A recent study at the University of Jyväskylä comparing the gut microbiota and gut-derived metabolites between healthy controls and individuals with fatty liver revealed that certain microbial metabolites are associated with liver fat content.
The fact that the gut microbiota associates with many diseases has raised the hope that they could be used for diagnostic purposes. One of the progressing research fields is the analysis of gut-derived metabolites that are manufactured by the microbes from food.
Fatty liver disease is the most common chronic liver disease world-wide, especially in individuals with obesity, and it predisposes to cardiovascular diseases. The recent study compared the gut microbiota and gut-derived metabolites between healthy controls and individuals with fatty liver. The study was conducted in collaboration with the Universities of Helsinki, Eastern Finland and Indiana, as well as the International Agency of Cancer Research (WHO).
The researchers found that individuals with fatty liver had, for instance, more degradation products of the amino acid leucine and histidine, as well as less of testosterone in their feces.

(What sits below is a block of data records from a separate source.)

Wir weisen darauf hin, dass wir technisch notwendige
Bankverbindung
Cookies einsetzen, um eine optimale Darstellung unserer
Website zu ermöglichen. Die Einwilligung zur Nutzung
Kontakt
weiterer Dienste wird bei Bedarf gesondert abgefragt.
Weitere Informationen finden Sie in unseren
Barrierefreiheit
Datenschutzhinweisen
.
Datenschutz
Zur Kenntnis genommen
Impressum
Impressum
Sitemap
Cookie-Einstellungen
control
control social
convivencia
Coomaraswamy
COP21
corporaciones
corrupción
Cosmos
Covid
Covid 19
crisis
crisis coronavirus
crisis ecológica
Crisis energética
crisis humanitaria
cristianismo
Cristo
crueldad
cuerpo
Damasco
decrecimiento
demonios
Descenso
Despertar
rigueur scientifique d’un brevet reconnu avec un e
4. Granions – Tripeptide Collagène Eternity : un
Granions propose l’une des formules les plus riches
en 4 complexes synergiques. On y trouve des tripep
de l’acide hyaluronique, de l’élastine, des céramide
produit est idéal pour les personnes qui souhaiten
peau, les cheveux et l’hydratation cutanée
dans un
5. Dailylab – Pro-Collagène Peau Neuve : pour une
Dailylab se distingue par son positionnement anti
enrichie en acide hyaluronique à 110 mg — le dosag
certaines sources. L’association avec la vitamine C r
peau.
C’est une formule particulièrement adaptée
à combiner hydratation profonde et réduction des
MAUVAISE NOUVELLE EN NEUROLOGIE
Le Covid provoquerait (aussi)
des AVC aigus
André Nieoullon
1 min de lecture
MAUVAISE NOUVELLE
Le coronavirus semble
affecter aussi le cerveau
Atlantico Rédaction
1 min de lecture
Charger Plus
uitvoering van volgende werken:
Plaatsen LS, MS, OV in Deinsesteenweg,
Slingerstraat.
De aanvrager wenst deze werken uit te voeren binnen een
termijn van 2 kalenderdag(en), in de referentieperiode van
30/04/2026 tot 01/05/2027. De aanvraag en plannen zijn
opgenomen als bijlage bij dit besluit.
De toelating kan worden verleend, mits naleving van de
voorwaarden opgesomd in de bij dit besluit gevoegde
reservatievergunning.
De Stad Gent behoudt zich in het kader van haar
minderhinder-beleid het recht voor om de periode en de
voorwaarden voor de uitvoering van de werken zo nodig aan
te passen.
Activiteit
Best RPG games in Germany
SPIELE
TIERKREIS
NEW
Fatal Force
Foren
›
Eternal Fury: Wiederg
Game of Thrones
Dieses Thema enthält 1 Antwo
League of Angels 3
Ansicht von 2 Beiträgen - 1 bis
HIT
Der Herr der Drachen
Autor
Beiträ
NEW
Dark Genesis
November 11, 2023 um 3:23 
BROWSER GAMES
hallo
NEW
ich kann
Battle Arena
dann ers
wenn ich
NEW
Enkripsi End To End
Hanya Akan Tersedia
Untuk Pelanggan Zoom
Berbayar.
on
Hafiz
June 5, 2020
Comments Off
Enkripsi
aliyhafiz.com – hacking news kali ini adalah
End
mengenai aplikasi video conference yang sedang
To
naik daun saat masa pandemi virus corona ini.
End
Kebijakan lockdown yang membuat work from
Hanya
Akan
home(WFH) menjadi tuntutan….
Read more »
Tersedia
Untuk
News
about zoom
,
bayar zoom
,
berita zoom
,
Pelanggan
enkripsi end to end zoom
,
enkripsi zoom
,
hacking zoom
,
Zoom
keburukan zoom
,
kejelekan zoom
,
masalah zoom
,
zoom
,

“These could be useful gut microbiota-derived biomarkers for diagnosing fatty liver disease,” says Senior Lecturer Satu Pekkala from the Faculty of Sport and Health Sciences. “We are currently analyzing new data to determine whether these biomarkers could also be used to identify fatty liver patients that can be treated with personalized diet.”
The most interesting finding in the blood samples was that the individuals with fatty liver had higher levels of caffeine and its metabolites, even though both groups consumed the same amount of coffee.
A failure in caffeine metabolism can reflect lower activity of cytochrome enzymes in the liver. These enzymes are important degraders of drugs and nutrients, and therefore their role should be studied more to understand the importance of these enzymes and fatty liver in overall health.
By going through the existing literature Pekkala noticed that the studies on the fecal metabolites in fatty liver disease were rather scarce.
Pekkala also observed that, surprisingly, many research findings were contradictory, and only Pekkala’s recent study of considered the diet in the analyses.
“Because the microbes digest the food that we eat, it cannot be known whether the metabolite differences between healthy controls and patients with fatty liver are solely due to dietary differences,” Pekkala explains.
“So that the microbial biomarkers could be used for diagnostics, more research in larger populations is needed, and most importantly diet should be considered among other confounding factors.”
Pekkala’s research team is already conducting such studies and new studies are being planned.